Connections is a short walk from the site of the medical unit. It will be the first clinic that Daly can think of that will accept patients via an ambulance. She emphasized more serious cases of overdoses – where patients haven’t been revived -- will be transported directly to hospital.

70 patients enroled at new clinic

She said the clinic, which is staffed with doctors, nurses, pharmacists and former drug users who act as peers, offers opioid replacement therapy, including methadone and Suboxone.  No appointment is required for patients, who make daily visits for treatment for an average of three months before being connected to health services that provide longer term care. More than 70 people have enroled since the clinic opened March 1.

The Rapid Access Addiction Clinic at St. Paul’s Hospital opened in September and has seen more than 580 patients and started 140 people on opiate replacement therapies, including methadone and Suboxone.

Though overdose deaths have increased in Vancouver, Daly said the number of visits to the medical unit and the hospital decreased since busier months in January and December. For example, from March 12 to March 18, the medical unit treated 11 overdose patients.

She attributed the decrease to the opening of Connections and the clinic at St. Paul’s, more public injection rooms set up in hotels and drug users’ centres -- including the Overdose Prevention Society’s trailer in the Downtown Eastside -- and the availability of the overdose-reversing drug, naloxone.

Many overdose victims, once revived by emergency personnel or volunteers, have also chosen not to be transported to hospital or the medical unit. Daly noted that on March 22 -- one of the ambulance services’ busiest days responding to overdoses -- that about 40 per cent of patients in Vancouver refused to be transported to a medical facility.

Daly said she understands the mayor’s frustration with the crisis but added that health care experts, emergency personnel and addictions specialists are all working to find solutions to decrease the number of drug deaths.

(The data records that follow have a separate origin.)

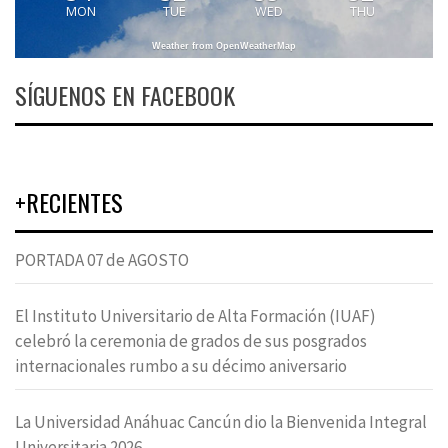
MON
TUE
WED
THU
Weather from OpenWeatherMap
SÍGUENOS EN FACEBOOK
+RECIENTES
PORTADA 07 de AGOSTO
El Instituto Universitario de Alta Formación (IUAF)
celebró la ceremonia de grados de sus posgrados
internacionales rumbo a su décimo aniversario
La Universidad Anáhuac Cancún dio la Bienvenida Integral
Universitaria 2026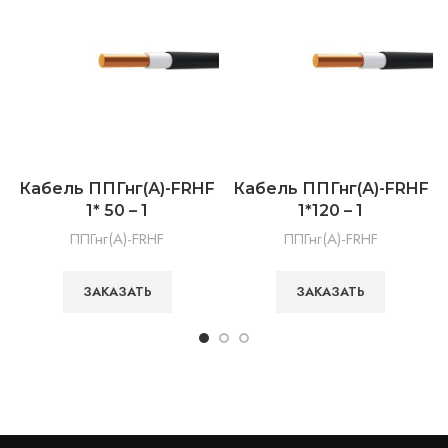
Кабель ППГнг(А)-FRHF
Кабель ППГнг(А)-FRHF
1* 50 – 1
1*120 – 1
ППГнг(А)-FRHF
ППГнг(А)-FRHF
ЗАКАЗАТЬ
ЗАКАЗАТЬ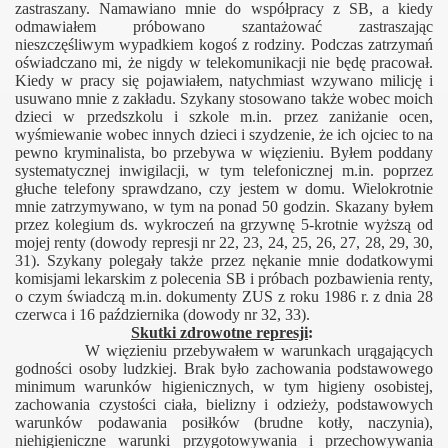
zastraszany. Namawiano mnie do współpracy z SB, a kiedy
odmawiałem próbowano szantażować zastraszając
nieszczęśliwym wypadkiem kogoś z rodziny. Podczas zatrzymań
oświadczano mi, że nigdy w telekomunikacji nie będę pracował.
Kiedy w pracy się pojawiałem, natychmiast wzywano milicję i
usuwano mnie z zakładu. Szykany stosowano także wobec moich
dzieci w przedszkolu i szkole m.in. przez zaniżanie ocen,
wyśmiewanie wobec innych dzieci i szydzenie, że ich ojciec to na
pewno kryminalista, bo przebywa w więzieniu. Byłem poddany
systematycznej inwigilacji, w tym telefonicznej m.in. poprzez
głuche telefony sprawdzano, czy jestem w domu. Wielokrotnie
mnie zatrzymywano, w tym na ponad 50 godzin. Skazany byłem
przez kolegium ds. wykroczeń na grzywnę 5-krotnie wyższą od
mojej renty (dowody represji nr 22, 23, 24, 25, 26, 27, 28, 29, 30,
31). Szykany polegały także przez nękanie mnie dodatkowymi
komisjami lekarskim z polecenia SB i próbach pozbawienia renty,
o czym świadczą m.in. dokumenty ZUS z roku 1986 r. z dnia 28
czerwca i 16 października (dowody nr 32, 33).
Skutki zdrowotne represji
:
W więzieniu przebywałem w warunkach urągających
godności osoby ludzkiej. Brak było zachowania podstawowego
minimum warunków higienicznych, w tym higieny osobistej,
zachowania czystości ciała, bielizny i odzieży, podstawowych
warunków podawania posiłków (brudne kotły, naczynia),
niehigieniczne warunki przygotowywania i przechowywania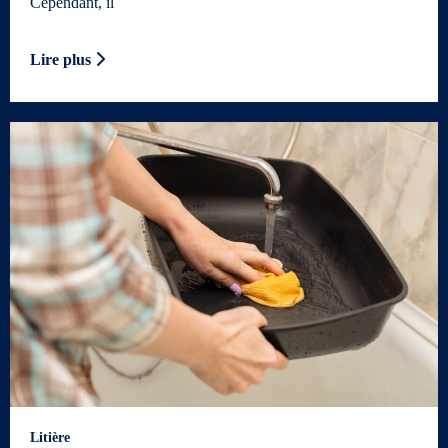
Cependant, il
Lire plus
Litière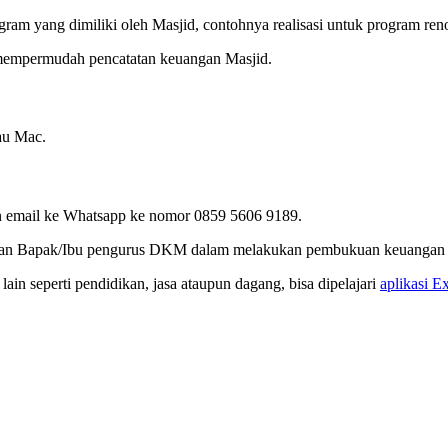
gram yang dimiliki oleh Masjid, contohnya realisasi untuk program ren
 mempermudah pencatatan keuangan Masjid.
au Mac.
dan email ke Whatsapp ke nomor 0859 5606 9189.
hkan Bapak/Ibu pengurus DKM dalam melakukan pembukuan keuangan 
ain seperti pendidikan, jasa ataupun dagang, bisa dipelajari
aplikasi E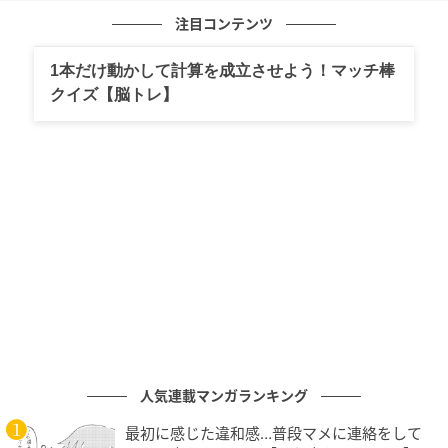
注目コンテンツ
1本だけ動かして計算を成立させよう！マッチ棒
クイズ【脳トレ】
人気連載マンガランキング
最初に感じた違和感…普段マメに連絡をして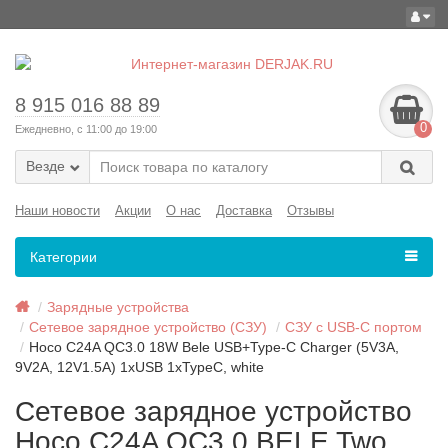
8 915 016 88 89
0
Ежедневно, с 11:00 до 19:00
Везде
Наши новости
Акции
О нас
Доставка
Отзывы
Категории
Зарядные устройства
Сетевое зарядное устройство (СЗУ)
СЗУ с USB-C портом
Hoco C24A QC3.0 18W Bele USB+Type-C Charger (5V3A,
9V2A, 12V1.5A) 1xUSB 1xTypeC, white
Сетевое зарядное устройство
Hoco C24A QC3.0 BELE Two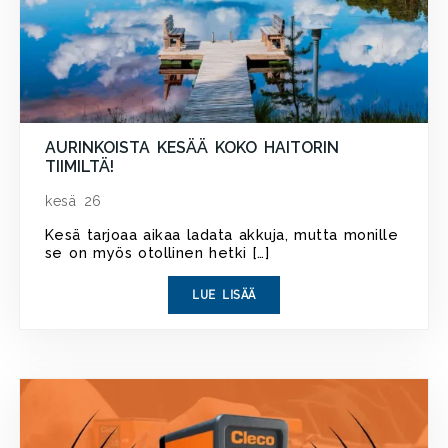
AURINKOISTA KESÄÄ KOKO HAITORIN
TIIMILTÄ!
kesä 26
Kesä tarjoaa aikaa ladata akkuja, mutta monille
se on myös otollinen hetki […]
LUE LISÄÄ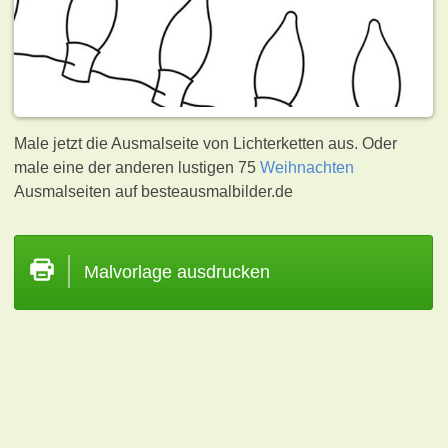
Male jetzt die Ausmalseite von Lichterketten aus. Oder
male eine der anderen lustigen 75
Weihnachten
Ausmalseiten auf besteausmalbilder.de
Malvorlage ausdrucken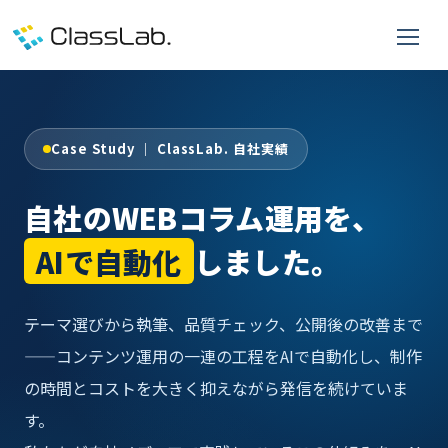
Case Study ｜ ClassLab. 自社実績
自社のWEBコラム運用を、
AIで自動化
しました。
テーマ選びから執筆、品質チェック、公開後の改善まで
——コンテンツ運用の一連の工程をAIで自動化し、制作
の時間とコストを大きく抑えながら発信を続けていま
す。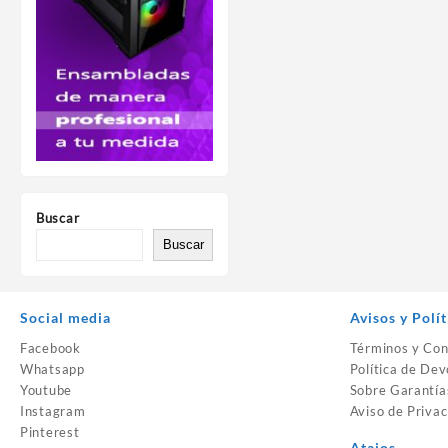
Buscar
Buscar
Social media
Avisos y Polít
Facebook
Términos y Con
Whatsapp
Política de Dev
Youtube
Sobre Garantía
Instagram
Aviso de Privac
Pinterest
Atajos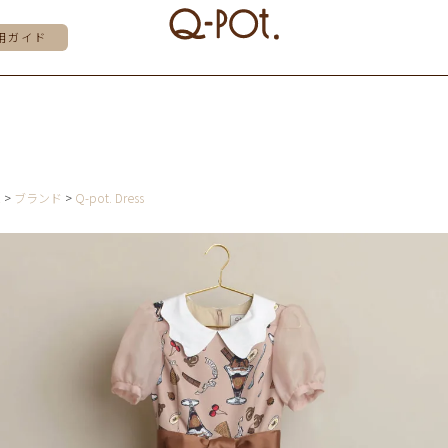
用ガイド
E
ブランド
Q-pot. Dress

“I understand the frustration because even people within the health authority say we’ve invested quite a lot of time, effort and services, yet the deaths are going up,” she said. “We actually have some analysis that shows the deaths would have been worse, if we hadn’t put in place these services.”

Daly, along with provincial health officer Dr. Perry Kendall, will present that evidence to Vancouver city council at its April 12 meeting.  That evidence will also show the medical unit had 2,500 patient visits and treated 566 overdoses since it opened in December.

“It was very valuable,” she said of the medical unit. “It did relieve the pressure on the emergency and the ambulance. It also helped us understand some very innovative models of care [that not all overdose victims have to be treated at hospital].”

B.C. saw more than 900 drug deaths in 2016. Daly noted up to 90 per cent of the deaths in Vancouver occurred inside, including single-room-occupancy hotels, where a person has injected alone. Daly said she supports the mayor’s call to have all government-owned single-room-occupancy hotels set up injection rooms.